What the task requires:
From the line with "33: (11, 47)" down to the final line of the records below, retype everything exactly and leave out the rest.

Material provided:
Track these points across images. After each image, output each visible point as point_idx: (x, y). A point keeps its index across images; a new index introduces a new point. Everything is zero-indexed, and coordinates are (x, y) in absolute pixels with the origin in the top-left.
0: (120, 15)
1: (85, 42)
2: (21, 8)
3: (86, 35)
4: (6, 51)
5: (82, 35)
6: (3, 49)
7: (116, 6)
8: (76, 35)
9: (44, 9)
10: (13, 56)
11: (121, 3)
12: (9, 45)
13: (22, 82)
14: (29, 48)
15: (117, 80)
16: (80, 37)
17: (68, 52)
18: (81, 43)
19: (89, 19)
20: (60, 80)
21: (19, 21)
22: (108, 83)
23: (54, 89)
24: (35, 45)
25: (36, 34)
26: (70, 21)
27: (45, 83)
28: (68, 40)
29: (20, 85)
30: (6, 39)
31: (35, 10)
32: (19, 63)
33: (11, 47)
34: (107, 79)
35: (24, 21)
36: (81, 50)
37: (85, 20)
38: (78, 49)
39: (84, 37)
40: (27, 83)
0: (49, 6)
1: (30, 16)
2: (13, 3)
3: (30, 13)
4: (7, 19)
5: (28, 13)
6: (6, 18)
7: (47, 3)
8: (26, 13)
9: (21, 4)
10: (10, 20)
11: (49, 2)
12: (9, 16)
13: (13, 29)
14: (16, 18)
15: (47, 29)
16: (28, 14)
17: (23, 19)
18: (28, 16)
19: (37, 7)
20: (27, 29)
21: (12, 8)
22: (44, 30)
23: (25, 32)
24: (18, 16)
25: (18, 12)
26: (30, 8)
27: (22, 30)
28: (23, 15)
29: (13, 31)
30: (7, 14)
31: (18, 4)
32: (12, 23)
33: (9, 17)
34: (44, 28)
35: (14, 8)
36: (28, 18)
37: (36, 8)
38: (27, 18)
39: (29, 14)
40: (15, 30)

Task answer:
33: (11, 47)
34: (107, 79)
35: (24, 21)
36: (81, 50)
37: (85, 20)
38: (78, 49)
39: (84, 37)
40: (27, 83)
0: (49, 6)
1: (30, 16)
2: (13, 3)
3: (30, 13)
4: (7, 19)
5: (28, 13)
6: (6, 18)
7: (47, 3)
8: (26, 13)
9: (21, 4)
10: (10, 20)
11: (49, 2)
12: (9, 16)
13: (13, 29)
14: (16, 18)
15: (47, 29)
16: (28, 14)
17: (23, 19)
18: (28, 16)
19: (37, 7)
20: (27, 29)
21: (12, 8)
22: (44, 30)
23: (25, 32)
24: (18, 16)
25: (18, 12)
26: (30, 8)
27: (22, 30)
28: (23, 15)
29: (13, 31)
30: (7, 14)
31: (18, 4)
32: (12, 23)
33: (9, 17)
34: (44, 28)
35: (14, 8)
36: (28, 18)
37: (36, 8)
38: (27, 18)
39: (29, 14)
40: (15, 30)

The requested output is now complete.